Short problem 1>
Reproduce verbatim the portion of the Ann Wilson interview that begins with the words "(Editor’s Note: This" and ends after the words "him or her.".
Short problem 2>
Extend the Ann Wilson interview past its final paragraph, keeping the same tone and style.

(Editor’s Note: This interview, which I conducted with Heart lead singer Ann Wilson, goes all the way back to August 23, 1985. It is a deep dive into her life and the band’s career up to that date, including a fun sidebar at the end in which she dissembles some of the band’s biggest hits.More than 30 years later, the band is at least as popular as it was, and Ann and sister Nancy were voted into the Rock ‘n’ Roll Hall of Fame in Cleveland in 2013, on the strength of “six Top 10 albums and 20 Top 40 singles,” according to their Hall bio. “The first women to front a hard rock band, Ann and Nancy Wilson were pioneers, claiming the stage in a way that inspired women to pick up an electric guitar or start a band.” — Bob Andelman)
Pity the fool who doesn’t like Heart.
Pity the fool, because Mr. T may come looking for him or her.
“I guess he is a fan,” Ann Wilson recounts with a laugh. “Last year when we played Chicago, Mr. T made it out to the show. He came in in his usually blustery way, going (this is Wilson’s imitation; you’ll just have to use your imagination), ‘I love you! I love your group! I pity the fool that won’t listen to your group!’”
The anecdote could end there, but it doesn’t.
“He came out on stage,” Wilson continues, “and we gave him a guitar – unplugged, of course. Our guitar player stood offstage and played, so it looked like Mr. T was playing. The place just came unglued because he’s from there. It was great.”

Stored data>
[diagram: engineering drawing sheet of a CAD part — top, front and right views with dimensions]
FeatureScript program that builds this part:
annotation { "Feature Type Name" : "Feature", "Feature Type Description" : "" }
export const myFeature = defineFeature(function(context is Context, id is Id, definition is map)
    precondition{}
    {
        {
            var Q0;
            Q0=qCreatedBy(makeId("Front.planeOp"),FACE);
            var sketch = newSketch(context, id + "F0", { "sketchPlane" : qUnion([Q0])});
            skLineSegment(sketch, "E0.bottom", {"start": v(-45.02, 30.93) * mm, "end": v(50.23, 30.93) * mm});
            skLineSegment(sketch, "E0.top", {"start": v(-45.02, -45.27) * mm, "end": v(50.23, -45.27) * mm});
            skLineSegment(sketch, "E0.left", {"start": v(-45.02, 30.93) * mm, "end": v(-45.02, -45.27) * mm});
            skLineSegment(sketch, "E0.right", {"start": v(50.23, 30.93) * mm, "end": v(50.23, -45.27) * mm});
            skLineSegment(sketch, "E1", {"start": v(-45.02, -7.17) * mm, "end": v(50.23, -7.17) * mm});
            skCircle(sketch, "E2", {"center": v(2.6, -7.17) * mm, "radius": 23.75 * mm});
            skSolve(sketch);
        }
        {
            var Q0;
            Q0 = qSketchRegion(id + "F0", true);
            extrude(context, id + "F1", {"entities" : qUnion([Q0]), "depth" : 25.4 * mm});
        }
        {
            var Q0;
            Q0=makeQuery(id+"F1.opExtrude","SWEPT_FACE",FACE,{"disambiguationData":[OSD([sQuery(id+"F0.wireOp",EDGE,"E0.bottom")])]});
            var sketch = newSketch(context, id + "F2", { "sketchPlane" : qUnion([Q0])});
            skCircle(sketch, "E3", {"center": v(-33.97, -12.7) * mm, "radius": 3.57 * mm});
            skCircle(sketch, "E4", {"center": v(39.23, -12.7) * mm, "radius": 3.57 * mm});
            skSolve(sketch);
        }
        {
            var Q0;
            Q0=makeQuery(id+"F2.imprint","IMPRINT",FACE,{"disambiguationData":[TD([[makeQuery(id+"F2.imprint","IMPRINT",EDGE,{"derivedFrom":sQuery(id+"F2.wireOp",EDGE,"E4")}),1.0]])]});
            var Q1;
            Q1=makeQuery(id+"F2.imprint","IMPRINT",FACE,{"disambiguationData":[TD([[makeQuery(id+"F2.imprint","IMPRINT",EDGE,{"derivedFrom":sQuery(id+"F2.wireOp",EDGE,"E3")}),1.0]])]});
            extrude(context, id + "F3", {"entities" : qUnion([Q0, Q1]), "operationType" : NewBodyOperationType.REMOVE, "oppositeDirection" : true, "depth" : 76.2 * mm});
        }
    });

...

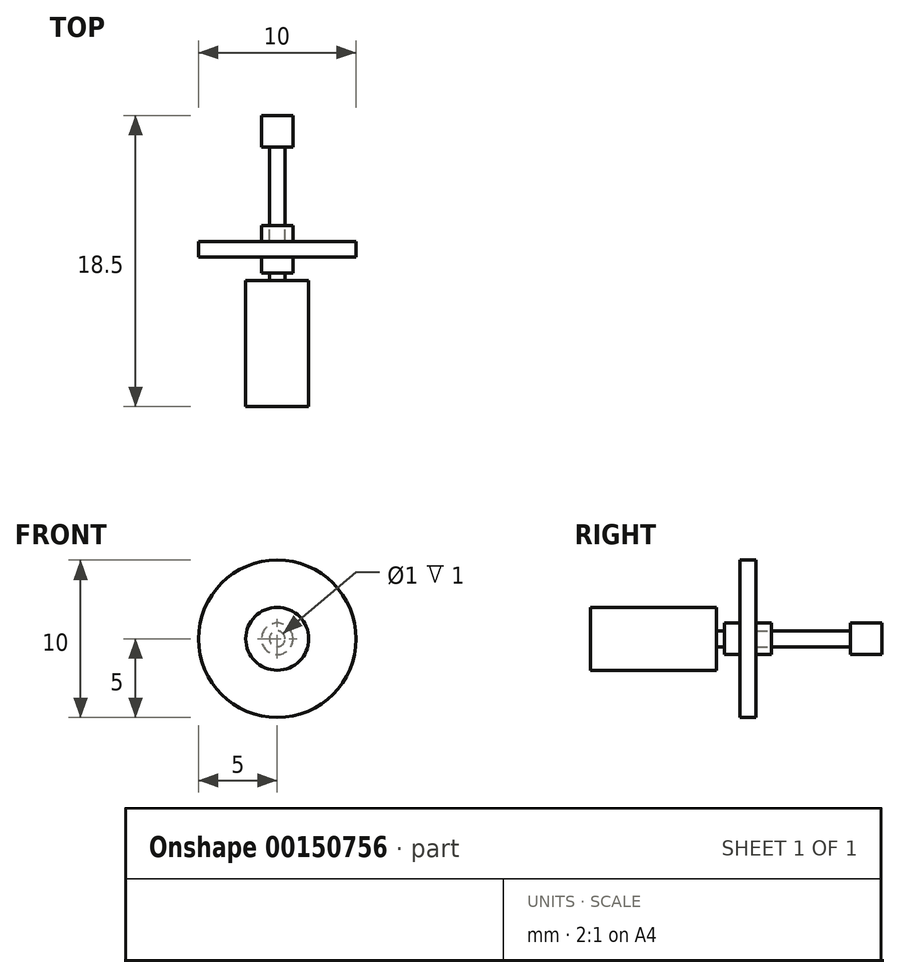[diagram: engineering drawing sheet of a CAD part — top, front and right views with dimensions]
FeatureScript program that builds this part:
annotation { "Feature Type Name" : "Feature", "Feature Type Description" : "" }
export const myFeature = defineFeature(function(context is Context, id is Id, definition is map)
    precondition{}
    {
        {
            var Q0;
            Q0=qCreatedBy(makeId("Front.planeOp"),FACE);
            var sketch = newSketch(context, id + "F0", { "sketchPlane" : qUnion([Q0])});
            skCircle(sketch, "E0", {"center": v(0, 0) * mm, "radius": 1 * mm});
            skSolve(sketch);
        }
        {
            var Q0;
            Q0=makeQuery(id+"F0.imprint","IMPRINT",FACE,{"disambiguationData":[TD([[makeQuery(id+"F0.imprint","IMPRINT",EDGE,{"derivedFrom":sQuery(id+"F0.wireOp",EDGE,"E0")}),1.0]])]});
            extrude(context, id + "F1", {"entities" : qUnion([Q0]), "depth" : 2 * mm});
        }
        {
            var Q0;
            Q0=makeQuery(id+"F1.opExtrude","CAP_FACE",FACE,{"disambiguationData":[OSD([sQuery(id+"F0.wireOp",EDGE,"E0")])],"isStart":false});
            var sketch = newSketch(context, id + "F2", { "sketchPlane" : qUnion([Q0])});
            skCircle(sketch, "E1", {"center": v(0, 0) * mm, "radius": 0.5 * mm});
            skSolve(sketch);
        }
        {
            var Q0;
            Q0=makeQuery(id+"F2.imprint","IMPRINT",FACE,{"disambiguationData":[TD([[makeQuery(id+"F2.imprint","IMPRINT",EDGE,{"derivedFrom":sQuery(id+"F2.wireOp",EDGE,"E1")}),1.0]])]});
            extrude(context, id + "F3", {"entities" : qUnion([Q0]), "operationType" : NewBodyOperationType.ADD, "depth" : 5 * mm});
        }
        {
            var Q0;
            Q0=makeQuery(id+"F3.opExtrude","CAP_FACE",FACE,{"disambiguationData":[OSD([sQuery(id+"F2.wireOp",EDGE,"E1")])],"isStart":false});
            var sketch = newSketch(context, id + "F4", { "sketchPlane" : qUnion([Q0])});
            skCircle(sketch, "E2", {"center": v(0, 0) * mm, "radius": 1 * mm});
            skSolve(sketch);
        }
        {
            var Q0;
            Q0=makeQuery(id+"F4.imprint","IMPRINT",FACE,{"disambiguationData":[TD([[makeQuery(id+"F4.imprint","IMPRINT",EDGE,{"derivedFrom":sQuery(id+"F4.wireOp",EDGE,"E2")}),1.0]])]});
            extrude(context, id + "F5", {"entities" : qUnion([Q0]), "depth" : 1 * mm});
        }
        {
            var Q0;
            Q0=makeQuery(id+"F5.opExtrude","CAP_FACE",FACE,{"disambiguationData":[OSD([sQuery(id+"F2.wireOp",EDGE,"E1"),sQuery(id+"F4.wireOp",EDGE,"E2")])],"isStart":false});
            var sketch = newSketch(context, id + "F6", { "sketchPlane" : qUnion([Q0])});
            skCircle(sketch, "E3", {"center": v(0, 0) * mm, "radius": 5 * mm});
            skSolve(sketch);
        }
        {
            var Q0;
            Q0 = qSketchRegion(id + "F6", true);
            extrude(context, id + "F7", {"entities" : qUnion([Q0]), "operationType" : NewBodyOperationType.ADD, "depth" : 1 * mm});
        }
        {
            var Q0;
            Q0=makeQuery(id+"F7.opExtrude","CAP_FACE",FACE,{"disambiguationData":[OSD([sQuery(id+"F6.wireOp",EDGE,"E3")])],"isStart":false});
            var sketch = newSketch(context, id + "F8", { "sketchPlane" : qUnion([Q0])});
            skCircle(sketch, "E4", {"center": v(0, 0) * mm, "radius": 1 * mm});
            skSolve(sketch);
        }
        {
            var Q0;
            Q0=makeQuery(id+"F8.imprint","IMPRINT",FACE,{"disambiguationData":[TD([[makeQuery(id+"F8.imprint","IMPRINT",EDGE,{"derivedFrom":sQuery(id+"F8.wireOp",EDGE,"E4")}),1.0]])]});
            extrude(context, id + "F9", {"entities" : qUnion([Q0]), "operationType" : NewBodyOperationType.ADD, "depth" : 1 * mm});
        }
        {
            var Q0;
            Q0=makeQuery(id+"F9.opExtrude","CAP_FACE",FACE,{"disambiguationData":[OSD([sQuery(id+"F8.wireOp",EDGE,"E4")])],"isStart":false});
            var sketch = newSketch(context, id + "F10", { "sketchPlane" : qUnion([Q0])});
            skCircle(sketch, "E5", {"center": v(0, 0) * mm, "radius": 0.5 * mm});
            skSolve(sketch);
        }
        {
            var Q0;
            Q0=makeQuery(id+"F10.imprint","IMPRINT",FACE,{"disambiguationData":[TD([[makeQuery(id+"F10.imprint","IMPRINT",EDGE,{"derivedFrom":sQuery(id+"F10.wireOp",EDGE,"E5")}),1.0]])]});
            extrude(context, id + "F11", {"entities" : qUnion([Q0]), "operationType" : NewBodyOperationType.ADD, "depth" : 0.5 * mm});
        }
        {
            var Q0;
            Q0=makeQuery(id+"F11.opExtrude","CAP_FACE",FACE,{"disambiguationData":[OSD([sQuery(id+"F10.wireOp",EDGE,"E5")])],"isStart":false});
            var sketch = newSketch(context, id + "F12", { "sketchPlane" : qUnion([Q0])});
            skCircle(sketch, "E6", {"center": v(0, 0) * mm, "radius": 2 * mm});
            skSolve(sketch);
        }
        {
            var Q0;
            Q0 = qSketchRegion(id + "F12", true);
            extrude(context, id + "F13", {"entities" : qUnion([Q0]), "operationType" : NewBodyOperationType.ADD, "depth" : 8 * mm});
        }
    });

Output 1>
(Editor’s Note: This interview, which I conducted with Heart lead singer Ann Wilson, goes all the way back to August 23, 1985. It is a deep dive into her life and the band’s career up to that date, including a fun sidebar at the end in which she dissembles some of the band’s biggest hits.More than 30 years later, the band is at least as popular as it was, and Ann and sister Nancy were voted into the Rock ‘n’ Roll Hall of Fame in Cleveland in 2013, on the strength of “six Top 10 albums and 20 Top 40 singles,” according to their Hall bio. “The first women to front a hard rock band, Ann and Nancy Wilson were pioneers, claiming the stage in a way that inspired women to pick up an electric guitar or start a band.” — Bob Andelman)
Pity the fool who doesn’t like Heart.
Pity the fool, because Mr. T may come looking for him or her.

Output 2>
Wilson, who boldly goes on to describe the actor as “a funny guy, kind of like Boy George or Pee Wee Herman,” says the chance meeting changed Heart’s opinion of Mr. T . “We were all laughing because we were not particularly Mr. T fans. Now we are.”
ANN WILSON interview excerpt: “Epic was no longer interested in us. Out on the road, we wouldn’t see a record guy for weeks. They didn’t care. To (them) we were just a washed up old group that wasn’t very viable anymore. They had new artists like Cyndi Lauper; they had Michael Jackson. Who the hell cares about Heart? So we just went, God, good attitude! We asked if we could leave, and they said, ‘Yeah.’ Didn’t even try to stop us. We went around and found almost every other label was interested.”
THE RAVEN-HAIRED Wilson sister chatted by telephone from St. Louis recently about life as the lead vocalist for Heart, the band she shares with her guitarist sister Nancy. Filling out the band are lead guitarist and keyboard player Howard Leese, bass guitarist Mark Andes and drummer Denny Carmassi. ‘I’he afternoon was noteworthy because it was just hours before the band would play the Fox Theater, its first concert in a world tour expected to last through next summer.
Wilson was asked how she felt going into the tour.
“I’m pretty realistic,” she says, “We’ve been on enough tours so I’ll never forget all the down sides of it, but when you’re rested and you feel good, it’s possible to handle it all. All the tough stuff doesn’t seem so hard to handle. Right now, that is kind of in the back of my mind.
“One of the hardest bits is keeping your spirits up. Living out of a suitcase for that long, there’s a certain amount of loneliness involved – all the old things you always hear about being on the road. Physically, if you keep rested, there’s no problem with doing your job on stage. I don’t have any particular problems with my voice, so I’m lucky there. A lot of people do.”
A real challenge of the road grind is playing the old hits year after year.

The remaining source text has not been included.